Mango.jl is generally designed to be extenable, this is also true for the usage of a communication simulator in a Mango.jl-Simulation. To use a custom communication simulator, you can simply set the keyword argument communication_sim to a struct of the abstract type CommunicationSimulation. To implement this type, you need to add a fitting method to Mango.calculate_communication::CommunicationSimulation, clock::Clock, messages::Vector{MessagePackage})::CommunicationSimulationResult. This method will then be called in the simulation loop at least once and repeatedly when new messages arrive and therefore a new state has to be determined.

The default communication simulator is SimpleCommunicationSimulation. This simulator uses a default static delay together with a dictionary containing delays per link between individual agents.

Agent-based modeling

The simulation container can also be used for simple agent-based modeling simulations.

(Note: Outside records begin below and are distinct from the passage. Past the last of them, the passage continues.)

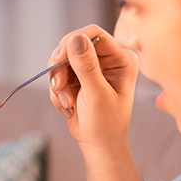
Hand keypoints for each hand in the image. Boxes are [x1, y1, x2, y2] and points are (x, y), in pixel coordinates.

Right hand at [48, 25, 143, 180]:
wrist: (99, 147)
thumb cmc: (106, 125)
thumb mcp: (97, 95)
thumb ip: (87, 66)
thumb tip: (75, 39)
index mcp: (122, 58)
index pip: (94, 34)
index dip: (72, 41)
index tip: (58, 58)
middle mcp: (108, 59)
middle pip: (73, 45)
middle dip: (61, 68)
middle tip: (59, 86)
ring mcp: (93, 68)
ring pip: (62, 61)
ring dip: (59, 83)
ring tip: (68, 103)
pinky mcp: (79, 77)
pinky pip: (58, 74)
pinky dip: (58, 91)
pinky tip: (70, 106)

In agent-based modeling, units (e.g. people, cars, ...) are modeled using agents and their interaction between these agents and further units in a common world/environment. To support this the simulation container provides on_step(agent::Agent, world::World, clock::Clock, step_size_s::Real) (also defined on Role).

The World can contain common objects to interact with and contains a Space struct which can define the type of world modeled (2D/3D/Graph/...). This struct also contains the positions of all agents. Currently there is only the Space2D implementation with simple cartesian coordinates.

Please note that Mango.jl focuses on agent-based control, agent-based communication and therefore currently does not provide much supporting implementations for complex agent-based modeling simulations.